*INFORMATION GIVEN:*
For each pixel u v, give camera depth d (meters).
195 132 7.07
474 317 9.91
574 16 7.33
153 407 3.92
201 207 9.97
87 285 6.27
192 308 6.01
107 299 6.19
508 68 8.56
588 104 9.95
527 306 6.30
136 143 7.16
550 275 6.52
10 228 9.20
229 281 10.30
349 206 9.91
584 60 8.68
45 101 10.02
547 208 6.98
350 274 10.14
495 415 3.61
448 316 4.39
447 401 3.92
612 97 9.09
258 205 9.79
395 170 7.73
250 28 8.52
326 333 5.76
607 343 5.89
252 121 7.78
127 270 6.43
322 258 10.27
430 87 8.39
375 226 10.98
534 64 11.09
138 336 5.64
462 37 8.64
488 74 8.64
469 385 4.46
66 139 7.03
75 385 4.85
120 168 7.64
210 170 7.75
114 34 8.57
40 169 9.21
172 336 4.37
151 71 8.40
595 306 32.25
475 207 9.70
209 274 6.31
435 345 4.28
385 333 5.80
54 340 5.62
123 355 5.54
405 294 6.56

*YOUR INSTRUCTIONS:* Give exactly the lines from the one with "40 169 9.21" to the end of the entries, nothing before them.

*ANSWER SPACE:*
40 169 9.21
172 336 4.37
151 71 8.40
595 306 32.25
475 207 9.70
209 274 6.31
435 345 4.28
385 333 5.80
54 340 5.62
123 355 5.54
405 294 6.56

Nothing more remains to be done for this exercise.